Could you print the listing word for word, starting with its first line and stopping after the line that contains "dist [0.044490, -0.051109]", with the pictures left out?

= Collected material =
-.-.-
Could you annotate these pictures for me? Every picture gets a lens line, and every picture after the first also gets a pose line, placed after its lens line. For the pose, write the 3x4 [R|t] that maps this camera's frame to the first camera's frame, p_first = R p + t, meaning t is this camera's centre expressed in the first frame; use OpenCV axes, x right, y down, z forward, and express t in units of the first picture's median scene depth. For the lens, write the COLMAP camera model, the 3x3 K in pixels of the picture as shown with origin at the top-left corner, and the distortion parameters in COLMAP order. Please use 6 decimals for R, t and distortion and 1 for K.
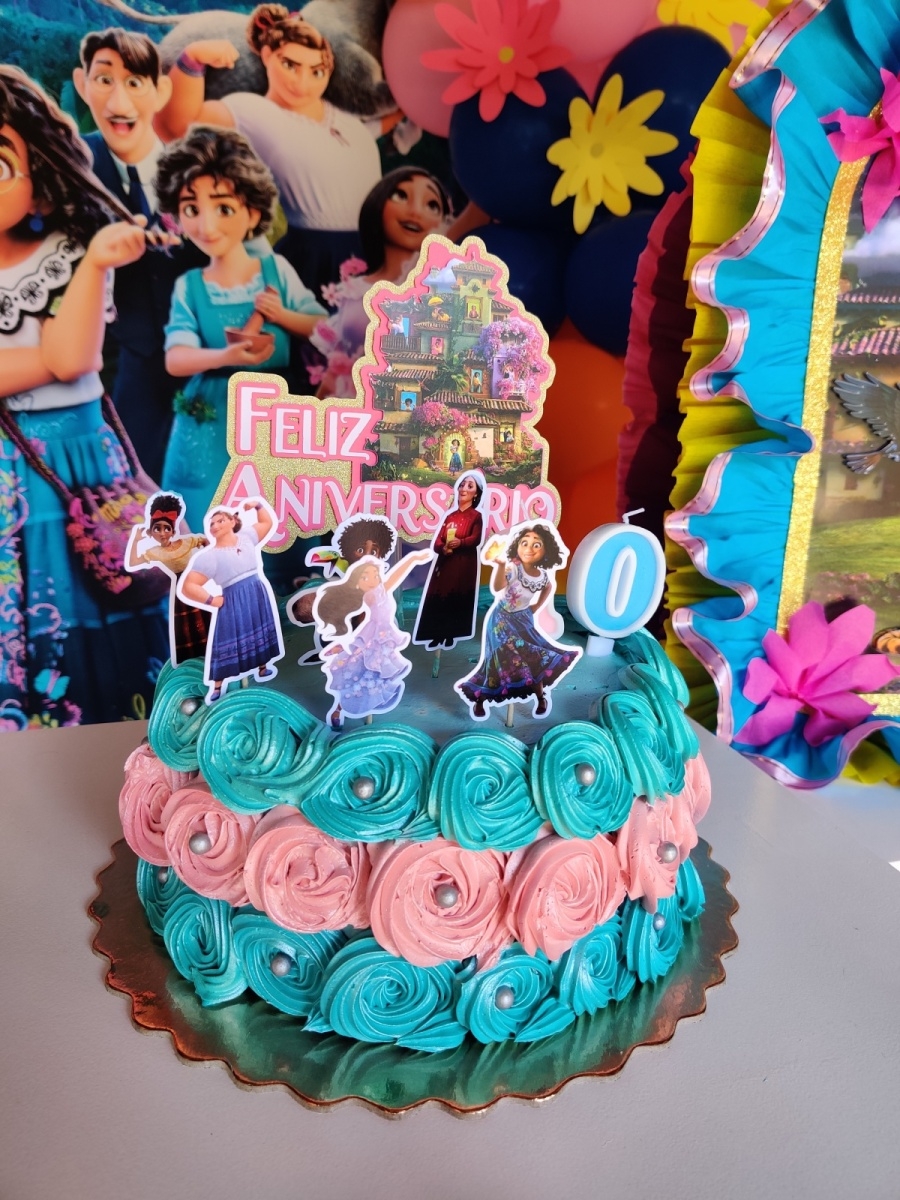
lens RADIAL K [[912.8, 0, 431.2], [0, 912.8, 588.0], [0, 0, 1]] dist [0.039662, -0.034765]
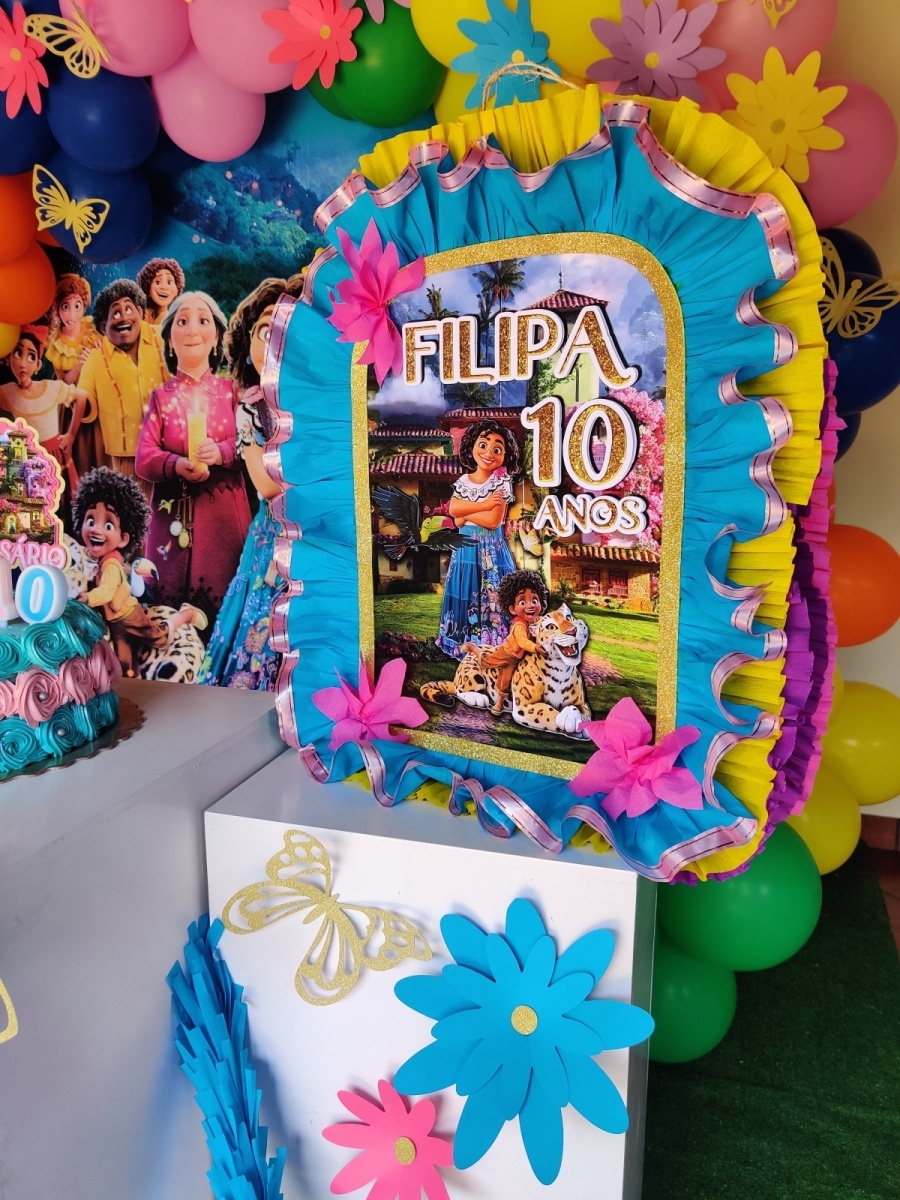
lens RADIAL K [[890.2, 0, 450.3], [0, 890.2, 596.3], [0, 0, 1]] dist [0.044490, -0.051109]
pose [[0.837362, 0.076745, -0.541235, 0.532810], [-0.127409, 0.990228, -0.056708, -0.003069], [0.531594, 0.116444, 0.838957, -0.019588]]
-.-.-
= Response to this exercise =
Could you annotate these pictures for me? Every picture gets a lens line, and every picture after the first also gets a pose line, placed after its lens line. For the pose, write the 3x4 [R|t] that maps this camera's frame to the first camera's frame, p_first = R p + t, meaning t is this camera's centre expressed in the first frame; use OpenCV axes, x right, y down, z forward, and express t in units of the first picture's median scene depth. For the lens, write the COLMAP camera model, the 3x3 K in pixels of the picture as shown with origin at the top-left corner, and the distortion parameters in COLMAP order. Please use 6 decimals for R, t and distortion and 1 for K.
lens RADIAL K [[912.8, 0, 431.2], [0, 912.8, 588.0], [0, 0, 1]] dist [0.039662, -0.034765]
lens RADIAL K [[890.2, 0, 450.3], [0, 890.2, 596.3], [0, 0, 1]] dist [0.044490, -0.051109]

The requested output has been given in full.